** ERFORDERLICHE ARBEITEN **
a: Drucken Sie aus dem Text über die Kastration von Meerschweinchen den Abschnitt von „Der Eingriff selbst“ bis „den Preis wert.“ wortgetreu ab.
b: Wie viele Tage nach dem Eingriff werden laut dem Text über die Kastration von Meerschweinchen bei Bedarf die Fäden gezogen?
c: Führen Sie den Text über die Kastration von Meerschweinchen im Anschluss an seinen letzten Satz weiter.

** ZITIERTER TEXTAUSZUG **
::::::

Der Eingriff selbst ist zwei winzige Schnitte in den Hodensack. Danach werden die Hoden entnommen. Das Operationsgebiet wird sorgfältig vernäht. Die Operation dauert nur wenige Minuten, was wiederum gegen eine Injektionsnarkose spricht, die viel länger wirkt als notwendig und sinnvoll.
Die Kosten einer Kastration
Nach GOT kostet eine Kastration 35 Euro, der dreifache Satz ist erlaubt. Oft lohnt es sich, mehrere Tierärzte nach ihren Preisen und Narkosemethoden zu Fragen, bei Inhalationsnarkose kostet es oft ein wenig mehr, aber das geringe Risiko ist den Preis wert.
Nach der Kastration
Sobald ein Meerschweinchen richtig wach und aktiv ist, kann es abgeholt werden, bitte niemals noch schlafende Tiere transportieren! Ist der Patient nach mehreren Stunden nicht wieder wach sollte er geweckt werden. Futter darf sofort wieder gegeben werden.
Meerschweinchen sollten direkt nach Operationen auf sauberen Tüchern statt auf Streu gehalten werden, damit keine Einstreukrümel in die Wunde gelangen. Es empfiehlt sich gerade bei Böcken, alle Gruppenmitglieder an einem Tag kastrieren zu lassen, damit alle die gleichen Vorraussetzungen haben. Dies bedeutet deutlich weniger Stress und keinen Grund, Streit anzufangen, insbesondere wenn der Chef der Gruppe noch müde ist kommen sonst unterlegene Böcke auf die Idee, seinen Rang streitig zu machen.
Sieben bis zehn Tage nach der Kastration werden wenn nötig die Fäden gezogen. Der Halter muss die Wunde täglich kontrollieren und insbesondere auf Rötungen, Schwellungen, Beulen oder nässende Stellen achten. Im Zweifelsfall sollte der Tierarzt die Operationswunde begutachten. Auch noch mehrere Wochen nach der Kastration können sich Abszesse bilden. Daher sollte die Wundregion zwei Mal wöchentlich über einen Zeitraum von mindestens sechs Wochen nach der Operation kontrolliert und das Meerschweinchen gewogen werden.

::::::

** VERFÜGBARE DATEN **
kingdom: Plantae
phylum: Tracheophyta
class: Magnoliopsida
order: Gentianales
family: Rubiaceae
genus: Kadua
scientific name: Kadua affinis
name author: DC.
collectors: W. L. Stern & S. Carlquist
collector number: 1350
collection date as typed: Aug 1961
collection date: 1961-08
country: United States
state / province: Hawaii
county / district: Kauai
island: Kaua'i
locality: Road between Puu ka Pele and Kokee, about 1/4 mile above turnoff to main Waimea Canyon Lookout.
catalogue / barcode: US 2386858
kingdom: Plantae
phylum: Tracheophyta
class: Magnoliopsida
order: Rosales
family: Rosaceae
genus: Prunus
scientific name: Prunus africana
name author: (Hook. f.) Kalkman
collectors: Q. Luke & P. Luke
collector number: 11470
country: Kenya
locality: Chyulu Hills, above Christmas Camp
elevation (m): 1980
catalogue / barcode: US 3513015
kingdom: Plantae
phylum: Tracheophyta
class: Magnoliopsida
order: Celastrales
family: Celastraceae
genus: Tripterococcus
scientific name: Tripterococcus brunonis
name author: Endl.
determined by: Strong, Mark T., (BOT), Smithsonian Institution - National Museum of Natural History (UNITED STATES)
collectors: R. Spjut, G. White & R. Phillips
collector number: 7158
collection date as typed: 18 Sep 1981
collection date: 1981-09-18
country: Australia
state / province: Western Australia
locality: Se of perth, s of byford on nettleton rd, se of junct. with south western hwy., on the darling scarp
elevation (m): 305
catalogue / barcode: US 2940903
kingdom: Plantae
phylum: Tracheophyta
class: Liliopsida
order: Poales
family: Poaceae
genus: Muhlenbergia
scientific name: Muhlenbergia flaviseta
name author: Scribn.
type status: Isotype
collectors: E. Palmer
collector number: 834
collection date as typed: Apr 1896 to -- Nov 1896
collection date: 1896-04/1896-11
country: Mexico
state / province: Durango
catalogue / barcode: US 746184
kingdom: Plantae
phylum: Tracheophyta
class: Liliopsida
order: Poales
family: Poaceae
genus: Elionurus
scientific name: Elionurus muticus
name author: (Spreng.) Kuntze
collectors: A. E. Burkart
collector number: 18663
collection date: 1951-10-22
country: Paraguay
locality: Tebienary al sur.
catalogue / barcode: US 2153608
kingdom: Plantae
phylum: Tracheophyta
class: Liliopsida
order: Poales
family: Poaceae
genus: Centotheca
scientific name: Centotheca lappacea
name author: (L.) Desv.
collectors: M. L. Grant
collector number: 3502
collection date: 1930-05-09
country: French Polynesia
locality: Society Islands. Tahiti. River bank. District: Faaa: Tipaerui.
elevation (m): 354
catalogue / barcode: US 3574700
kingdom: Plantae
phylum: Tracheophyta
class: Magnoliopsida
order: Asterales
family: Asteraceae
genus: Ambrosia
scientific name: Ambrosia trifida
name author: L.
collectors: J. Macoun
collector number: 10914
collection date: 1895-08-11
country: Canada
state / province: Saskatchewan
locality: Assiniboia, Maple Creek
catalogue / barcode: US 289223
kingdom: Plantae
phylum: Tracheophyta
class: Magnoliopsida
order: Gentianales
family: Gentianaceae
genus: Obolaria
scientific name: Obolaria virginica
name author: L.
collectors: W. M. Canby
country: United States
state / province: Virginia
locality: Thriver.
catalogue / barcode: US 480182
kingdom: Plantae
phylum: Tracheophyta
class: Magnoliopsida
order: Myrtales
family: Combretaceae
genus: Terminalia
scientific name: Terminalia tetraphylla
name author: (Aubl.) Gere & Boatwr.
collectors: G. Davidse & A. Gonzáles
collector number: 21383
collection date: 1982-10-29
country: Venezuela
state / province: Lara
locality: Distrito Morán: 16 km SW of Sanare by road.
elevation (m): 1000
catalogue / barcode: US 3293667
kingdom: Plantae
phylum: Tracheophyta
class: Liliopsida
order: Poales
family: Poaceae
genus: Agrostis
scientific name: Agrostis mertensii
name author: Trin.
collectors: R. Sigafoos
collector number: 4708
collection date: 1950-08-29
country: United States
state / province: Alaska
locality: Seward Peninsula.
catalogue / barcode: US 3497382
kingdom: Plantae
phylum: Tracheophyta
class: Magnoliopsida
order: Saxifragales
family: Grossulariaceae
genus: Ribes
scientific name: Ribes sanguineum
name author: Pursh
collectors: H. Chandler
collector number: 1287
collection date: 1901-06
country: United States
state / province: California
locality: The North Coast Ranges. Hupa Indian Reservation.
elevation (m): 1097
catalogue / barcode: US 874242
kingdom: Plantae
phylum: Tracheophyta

::::::

** ANTWORTEN IM ÜBERBLICK **
a:
Der Eingriff selbst ist zwei winzige Schnitte in den Hodensack. Danach werden die Hoden entnommen. Das Operationsgebiet wird sorgfältig vernäht. Die Operation dauert nur wenige Minuten, was wiederum gegen eine Injektionsnarkose spricht, die viel länger wirkt als notwendig und sinnvoll.
Die Kosten einer Kastration
Nach GOT kostet eine Kastration 35 Euro, der dreifache Satz ist erlaubt. Oft lohnt es sich, mehrere Tierärzte nach ihren Preisen und Narkosemethoden zu Fragen, bei Inhalationsnarkose kostet es oft ein wenig mehr, aber das geringe Risiko ist den Preis wert.

b: Sieben bis zehn Tage nach der Kastration.

c:
Komplikationen
Entzündungen sind eher selten, können aber vorkommen. Gerade etwas ältere Böckchen haben an ihren Hoden Fettkörper, die sauber entfernt werden müssen, andere vertragen selbstauflösende Fäden nicht und entwickeln Abszesse. Auf diese Fäden kann verzichtet werden, mit Gewebekleber und sogar ganz offenen Kastrationswunden wurden schon sehr gute Erfahrungen gemacht. Auch das sollte vor der Operation angesprochen werden. Bei Böcken unter einem Jahr sind Entzündungen deutlich seltener. Die Narkose wird meist gut vertragen, jeder Tierarzt wird seine Narkosearten vorstellen. Bei Bedenken sollte unbedingt eine Inhalationsnarkose gewählt werden.
Ist das frisch kastrierte Meerschweinchen in irgendeiner Weise auffällig, sei es im Verhalten, dem Fressverhalten, verringert sich das Gewicht erheblich, zeigt das Tier deutliche Zeichen von Schmerz oder ist das Aussehen des Operationsgebiets unnatürlich, sollte immer ein Tierarzt hinzugezogen werden.
Kastration weiblicher Meerschweinchen
Weibliche Meerschweinchen sollten nur dann kastriert werden, wenn es zwingend notwendig ist: Etwa nach einem Kaiserschnitt oder wenn andere Behandlungsmöglichkeiten von Eierstockzysten bereits ausgeschöpft sind. Die Kastration von Weibchen ist eine sehr große und sehr riskante Operation, bei der der Bauchraum geöffnet werden muss. Oft kommt es danach noch zu größeren Blutungen und Futterverweigerung durch die starken Schmerzen.